> _Assigned task_:
With the records below as your source, retype each line exactly from the top down to the line that contains "Figure 4. RiskOTe technical architecture.", and include that line.

> _Material provided_:

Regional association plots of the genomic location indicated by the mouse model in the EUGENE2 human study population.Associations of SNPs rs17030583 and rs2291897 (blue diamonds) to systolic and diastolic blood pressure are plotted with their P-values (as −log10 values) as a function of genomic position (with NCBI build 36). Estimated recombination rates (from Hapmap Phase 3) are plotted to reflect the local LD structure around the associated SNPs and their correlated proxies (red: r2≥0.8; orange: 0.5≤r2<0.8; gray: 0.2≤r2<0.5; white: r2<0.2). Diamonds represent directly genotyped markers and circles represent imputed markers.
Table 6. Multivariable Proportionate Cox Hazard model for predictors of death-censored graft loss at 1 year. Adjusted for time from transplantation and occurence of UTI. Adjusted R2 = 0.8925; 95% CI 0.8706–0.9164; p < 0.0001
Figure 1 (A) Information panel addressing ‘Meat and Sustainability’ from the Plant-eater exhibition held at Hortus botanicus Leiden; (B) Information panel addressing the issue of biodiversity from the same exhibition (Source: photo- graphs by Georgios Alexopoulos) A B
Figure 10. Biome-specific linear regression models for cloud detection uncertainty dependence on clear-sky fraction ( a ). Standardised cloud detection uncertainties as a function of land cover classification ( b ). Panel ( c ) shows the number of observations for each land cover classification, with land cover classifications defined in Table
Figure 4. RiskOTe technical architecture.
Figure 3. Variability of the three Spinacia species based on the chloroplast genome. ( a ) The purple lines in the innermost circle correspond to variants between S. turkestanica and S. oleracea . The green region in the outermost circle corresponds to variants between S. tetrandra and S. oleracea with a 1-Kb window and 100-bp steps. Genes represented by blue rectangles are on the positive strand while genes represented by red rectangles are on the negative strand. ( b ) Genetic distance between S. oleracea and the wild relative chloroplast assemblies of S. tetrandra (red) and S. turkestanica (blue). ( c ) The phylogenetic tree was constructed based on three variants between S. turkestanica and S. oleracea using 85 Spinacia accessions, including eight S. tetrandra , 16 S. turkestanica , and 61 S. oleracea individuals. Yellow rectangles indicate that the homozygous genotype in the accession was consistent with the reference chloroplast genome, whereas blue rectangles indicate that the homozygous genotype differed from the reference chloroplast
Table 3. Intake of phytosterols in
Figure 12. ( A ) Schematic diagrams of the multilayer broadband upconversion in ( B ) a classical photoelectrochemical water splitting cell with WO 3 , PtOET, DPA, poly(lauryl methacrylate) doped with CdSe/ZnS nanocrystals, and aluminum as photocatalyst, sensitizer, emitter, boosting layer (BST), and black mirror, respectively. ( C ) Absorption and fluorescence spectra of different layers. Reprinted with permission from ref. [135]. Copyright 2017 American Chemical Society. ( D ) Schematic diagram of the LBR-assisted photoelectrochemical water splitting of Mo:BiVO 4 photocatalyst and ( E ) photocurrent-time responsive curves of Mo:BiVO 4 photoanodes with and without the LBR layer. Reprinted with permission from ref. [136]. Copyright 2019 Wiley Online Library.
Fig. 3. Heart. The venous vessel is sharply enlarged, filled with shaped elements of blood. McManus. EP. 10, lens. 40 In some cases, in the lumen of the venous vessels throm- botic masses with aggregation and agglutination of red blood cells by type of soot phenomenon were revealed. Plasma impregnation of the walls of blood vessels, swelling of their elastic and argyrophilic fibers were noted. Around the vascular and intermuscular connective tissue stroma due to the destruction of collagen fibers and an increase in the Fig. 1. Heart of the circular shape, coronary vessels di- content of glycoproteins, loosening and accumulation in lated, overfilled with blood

> _Written reply_:
Regional association plots of the genomic location indicated by the mouse model in the EUGENE2 human study population.Associations of SNPs rs17030583 and rs2291897 (blue diamonds) to systolic and diastolic blood pressure are plotted with their P-values (as −log10 values) as a function of genomic position (with NCBI build 36). Estimated recombination rates (from Hapmap Phase 3) are plotted to reflect the local LD structure around the associated SNPs and their correlated proxies (red: r2≥0.8; orange: 0.5≤r2<0.8; gray: 0.2≤r2<0.5; white: r2<0.2). Diamonds represent directly genotyped markers and circles represent imputed markers.
Table 6. Multivariable Proportionate Cox Hazard model for predictors of death-censored graft loss at 1 year. Adjusted for time from transplantation and occurence of UTI. Adjusted R2 = 0.8925; 95% CI 0.8706–0.9164; p < 0.0001
Figure 1 (A) Information panel addressing ‘Meat and Sustainability’ from the Plant-eater exhibition held at Hortus botanicus Leiden; (B) Information panel addressing the issue of biodiversity from the same exhibition (Source: photo- graphs by Georgios Alexopoulos) A B
Figure 10. Biome-specific linear regression models for cloud detection uncertainty dependence on clear-sky fraction ( a ). Standardised cloud detection uncertainties as a function of land cover classification ( b ). Panel ( c ) shows the number of observations for each land cover classification, with land cover classifications defined in Table
Figure 4. RiskOTe technical architecture.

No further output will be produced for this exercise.